F : Oui, tout à fait. Puis cela explique aussi mon intérêt pour la criminologie. Depuis que je suis adolescente, je regarde plein de documentaires sur les crimes. Ma passion était teintée par cette ancienne vie. Je voulais comprendre comment nous pouvons en arriver à assassiner des gens. C’était inenvisageable pour moi et je voulais y trouver un sens. Je sais maintenant que nous pouvons vouloir tuer des gens par amour de la patrie. Sans s’en rendre compte, finalement.
C : En ce moment, une guerre vient d’éclater en Ukraine sur Terre. Comment ton âme réagit-elle en voyant que des nations peuvent encore se détruire comme ça ?
F : Je me dis que ce sont des personnes qui sont en souffrance à l’intérieur d’eux-mêmes. En méditant, il faut donc leur envoyer de la lumière pour que leur conscience s’éveille et qu’ils comprennent que cela ne fait aucun sens. Ce n’est que dans l’amour que nous pouvons réaliser que nous ne désirons plus faire partie de ce merdier. Lorsque nous sommes heureux, nous n’avons pas envie de tuer des gens.

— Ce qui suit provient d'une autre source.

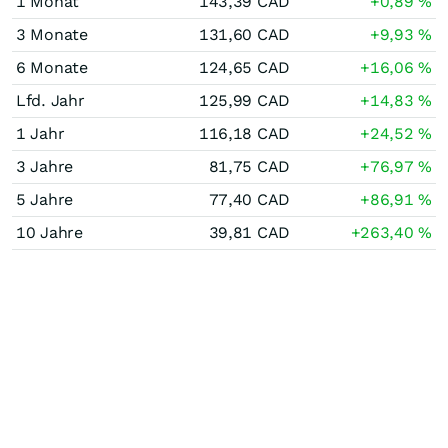
1 Monat
143,39
CAD
+0,89
%
3 Monate
131,60
CAD
+9,93
%
6 Monate
124,65
CAD
+16,06
%
Lfd. Jahr
125,99
CAD
+14,83
%
1 Jahr
116,18
CAD
+24,52
%
3 Jahre
81,75
CAD
+76,97
%
5 Jahre
77,40
CAD
+86,91
%
10 Jahre
39,81
CAD
+263,40
%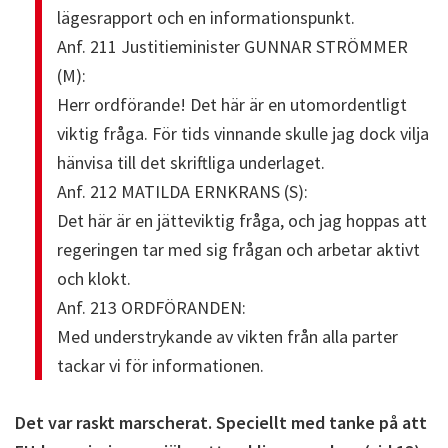
lägesrapport och en informationspunkt.
Anf. 211 Justitieminister GUNNAR STRÖMMER
(M):
Herr ordförande! Det här är en utomordentligt
viktig fråga. För tids vinnande skulle jag dock vilja
hänvisa till det skriftliga underlaget.
Anf. 212 MATILDA ERNKRANS (S):
Det här är en jätteviktig fråga, och jag hoppas att
regeringen tar med sig frågan och arbetar aktivt
och klokt.
Anf. 213 ORDFÖRANDEN:
Med understrykande av vikten från alla parter
tackar vi för informationen.
Det var raskt marscherat. Speciellt med tanke på att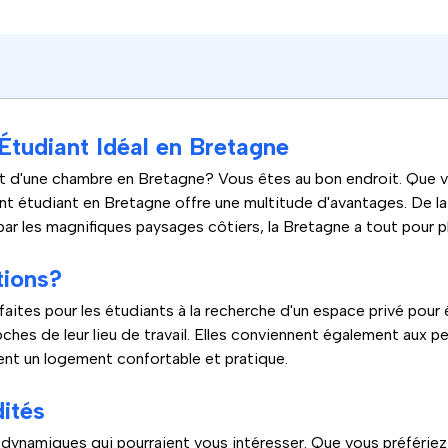
tudiant Idéal en Bretagne
t d'une chambre en Bretagne? Vous êtes au bon endroit. Que v
ent étudiant en Bretagne offre une multitude d'avantages. De 
par les magnifiques paysages côtiers, la Bretagne a tout pour pl
tions?
ites pour les étudiants à la recherche d'un espace privé pour é
ches de leur lieu de travail. Elles conviennent également aux p
ent un logement confortable et pratique.
ités
s dynamiques qui pourraient vous intéresser. Que vous préfériez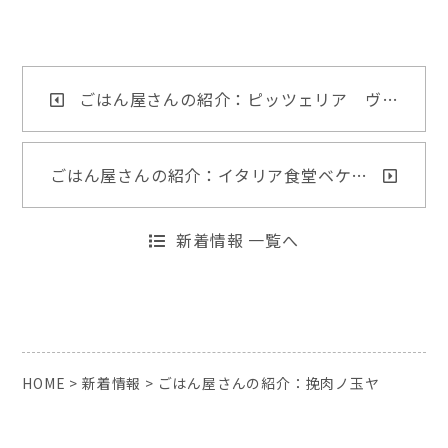
ごはん屋さんの紹介：ピッツェリア ヴ…
ごはん屋さんの紹介：イタリア食堂ベケ…
新着情報 一覧へ
HOME
>
新着情報
>
ごはん屋さんの紹介：挽肉ノ玉ヤ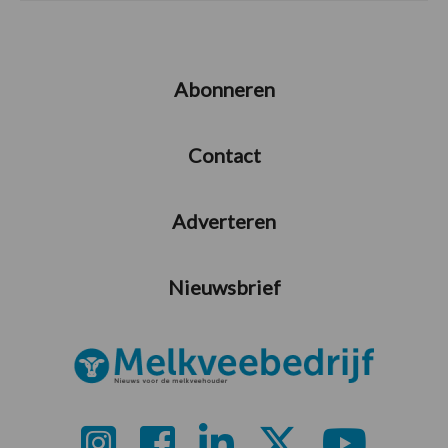
Abonneren
Contact
Adverteren
Nieuwsbrief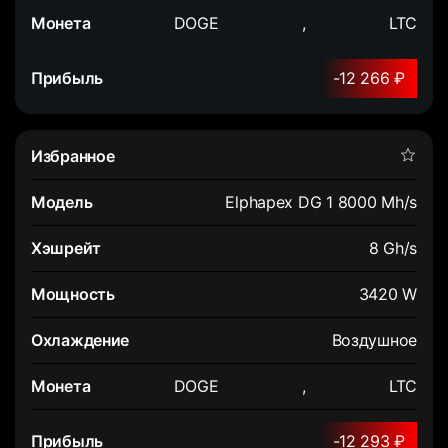
DOGE
,
LTC
-12 266 ₽
Elphapex DG 1 8000 Mh/s
8 Gh/s
3420 W
Воздушное
DOGE
,
LTC
-12 293 ₽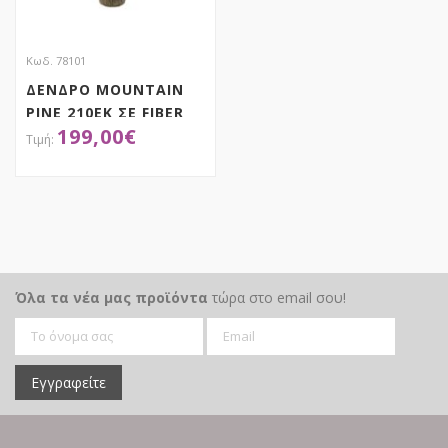
Κωδ. 78101
ΔΕΝΔΡΟ MOUNTAIN
PINE 210EK ΣΕ FIBER
199,00
€
GLASS RESIN ΒΑΣΗ
ΑΠΟΚΤΗΣΕ ΤΟ
Όλα τα νέα μας προϊόντα
τώρα στο email σου!
Εγγραφείτε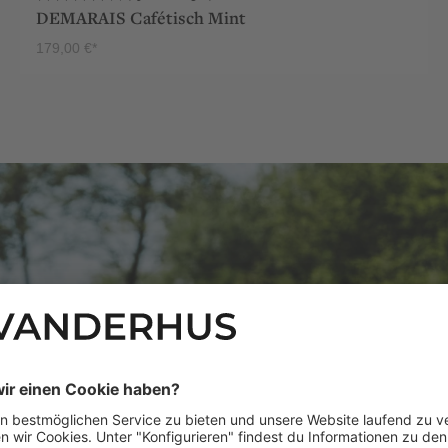
DEMARAIS Cafétisch Mint
179,00 €*
PRODUKT ANSEHEN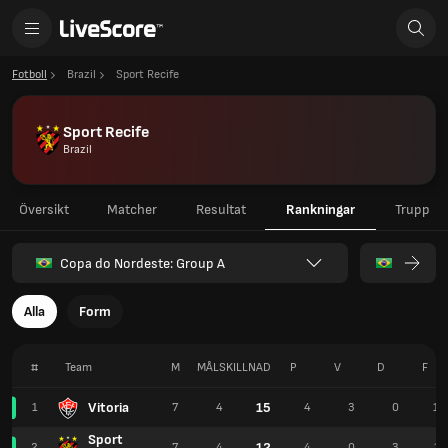
Fotboll
Brazil
Sport Recife
Sport Recife
Brazil
Översikt
Matcher
Resultat
Rankningar
Trupp
Copa do Nordeste: Group A
Alla
Form
#
Team
M
MÅLSKILLNAD
P
V
D
F
Vitoria
15
1
7
4
4
3
0
10
Sport
12
2
7
4
4
0
3
11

Cette séance nous apporte une belle leçon et une solution pour tous ceux qui ressentent l’appel d’aider les autres à cesser la violence. Le partage d’amour pendant une méditation a un pouvoir très puissant et il est tout à fait juste de propager notre lumière autour de nous pour aider les autres à ouvrir leur conscience et leur cœur. Plusieurs de mes clients se sont décrits en volant dans l’atmosphère et en transmettant leurs énergies pures sur notre planète. Très souvent, ils y sont accompagnés de nombreuses âmes et chaque fois, ils affichent un visage comblé de joie à leur retour d’hypnose.
J’ai remarqué qu’il arrive souvent que des personnes souhaitent aider les autres sans savoir par où commencer. Leurs guides spirituels leur expliquent alors que chacun de nous a la possibilité d’amener la paix sur Terre, simplement par la méditation lumineuse quotidienne. Aussi, comme tous les changements débutent à l’intérieur de nous-mêmes, l’hypnose spirituelle nous permet de modifier rapidement notre vie et de diffuser nos prises de conscience sur notre entourage qui, à son tour, entame la voie du retour.